4. Il résulte de l'instruction que le maire de la commune de Balagny-sur-Thérain a entendu infliger à Mme B une amende ayant vocation à intégrer le budget municipal et mettre en demeure l'intéressé de procéder à l'enlèvement des déchets en litige et s'est nécessairement fondé, pour ce faire, sur les dispositions citées au point précédent. Par ailleurs, il ne ressort pas des pièces du dossier que cette décision ait été précédée d'une information de Mme B quant aux faits qui lui étaient reprochés, aux sanctions qu'elle encourait et à la possibilité qu'elle avait de présenter des observations préalablement à son édiction.
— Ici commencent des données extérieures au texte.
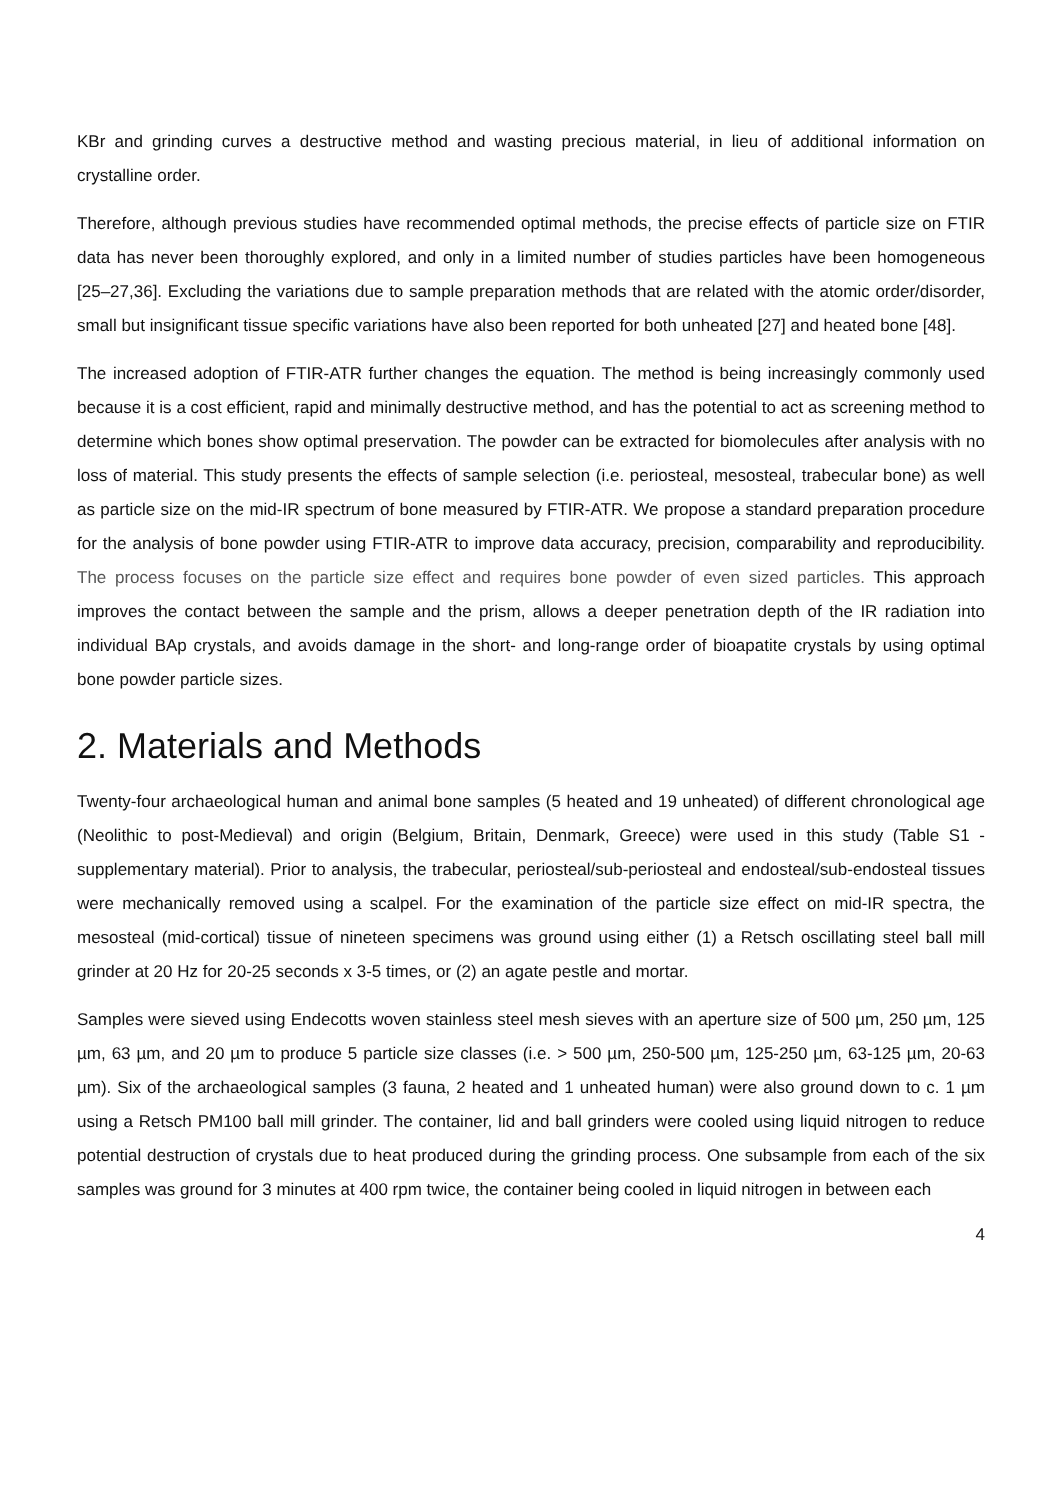KBr and grinding curves a destructive method and wasting precious material, in lieu of additional information on crystalline order.
Therefore, although previous studies have recommended optimal methods, the precise effects of particle size on FTIR data has never been thoroughly explored, and only in a limited number of studies particles have been homogeneous [25–27,36]. Excluding the variations due to sample preparation methods that are related with the atomic order/disorder, small but insignificant tissue specific variations have also been reported for both unheated [27] and heated bone [48].
The increased adoption of FTIR-ATR further changes the equation. The method is being increasingly commonly used because it is a cost efficient, rapid and minimally destructive method, and has the potential to act as screening method to determine which bones show optimal preservation. The powder can be extracted for biomolecules after analysis with no loss of material. This study presents the effects of sample selection (i.e. periosteal, mesosteal, trabecular bone) as well as particle size on the mid-IR spectrum of bone measured by FTIR-ATR. We propose a standard preparation procedure for the analysis of bone powder using FTIR-ATR to improve data accuracy, precision, comparability and reproducibility. The process focuses on the particle size effect and requires bone powder of even sized particles. This approach improves the contact between the sample and the prism, allows a deeper penetration depth of the IR radiation into individual BAp crystals, and avoids damage in the short- and long-range order of bioapatite crystals by using optimal bone powder particle sizes.
2. Materials and Methods
Twenty-four archaeological human and animal bone samples (5 heated and 19 unheated) of different chronological age (Neolithic to post-Medieval) and origin (Belgium, Britain, Denmark, Greece) were used in this study (Table S1 - supplementary material). Prior to analysis, the trabecular, periosteal/sub-periosteal and endosteal/sub-endosteal tissues were mechanically removed using a scalpel. For the examination of the particle size effect on mid-IR spectra, the mesosteal (mid-cortical) tissue of nineteen specimens was ground using either (1) a Retsch oscillating steel ball mill grinder at 20 Hz for 20-25 seconds x 3-5 times, or (2) an agate pestle and mortar.
Samples were sieved using Endecotts woven stainless steel mesh sieves with an aperture size of 500 µm, 250 µm, 125 µm, 63 µm, and 20 µm to produce 5 particle size classes (i.e. > 500 µm, 250-500 µm, 125-250 µm, 63-125 µm, 20-63 µm). Six of the archaeological samples (3 fauna, 2 heated and 1 unheated human) were also ground down to c. 1 µm using a Retsch PM100 ball mill grinder. The container, lid and ball grinders were cooled using liquid nitrogen to reduce potential destruction of crystals due to heat produced during the grinding process. One subsample from each of the six samples was ground for 3 minutes at 400 rpm twice, the container being cooled in liquid nitrogen in between each
4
Dans ces conditions, la requérante est fondée à soutenir que la décision attaquée a été prise au terme d'une procédure méconnaissant les dispositions citées au point précédent et la privant d'une garantie, et, par suite, à en demander l'annulation, sans qu'il soit besoin d'examiner les autres moyens de la requête.

Sur les conclusions présentées au titre de l'article L. 761-1 du code de justice administrative :

5. Il y a lieu, dans les circonstances de l'espèce, de mettre à la charge de la commune de Balagny-sur-Thérain une somme de 300 euros au titre des frais exposés par Mme B et non compris dans les dépens. En revanche, les dispositions de l'article L. 761-1 du code de justice administrative font obstacle à ce qu'il soit mis à la charge de Mme B, qui n'est pas la partie perdante, la somme demandée par la commune de Balagny-sur-Thérain au titre des frais engagés par elle et non compris dans les dépens.

D E C I D E :

Article 1er : La décision non datée par laquelle le maire de Balagny-sur-Thérain a infligé à Mme B une amende administrative de 385 euros pour des faits de dépôt non autorisé de déchets et méconnaissance des règles de collecte et au titre des frais d'enlèvement des déchets par le service technique de la commune est annulée.

Article 2 : La commune de Balagny-sur-Thérain versera une somme de 300 euros à Mme B en application de l'article L. 761-1 du code de justice administrative.

Article 3 : Le surplus des conclusions de la requête est rejeté.

Article 4 : Les conclusions présentées par la commune de Balagny-sur-Thérain en application de l'article L. 761-1 du code de justice administrative sont rejetées.

Article 5 : Le présent jugement sera notifié à Mme A B et à la commune de Balagny-sur-Thérain.

Délibéré après l'audience du 12 décembre 2024, à laquelle siégeaient :

M. Lebdiri, président,

M. Richard, premier conseiller,

M. Fumagalli, conseiller.

Rendu public par mise à disposition au greffe le 30 décembre 2024.

Le président,

signé

S. Lebdiri

Le rapporteur,

signé

E. Fumagalli La greffière,

signé

Z. Aguentil

La République mande et ordonne au préfet de l'Oise en ce qui la concerne ou à tous commissaires de justice à ce requis en ce qui concerne les voies de droit commun, contre les parties privées, de pourvoir à l'exécution de la présente décision.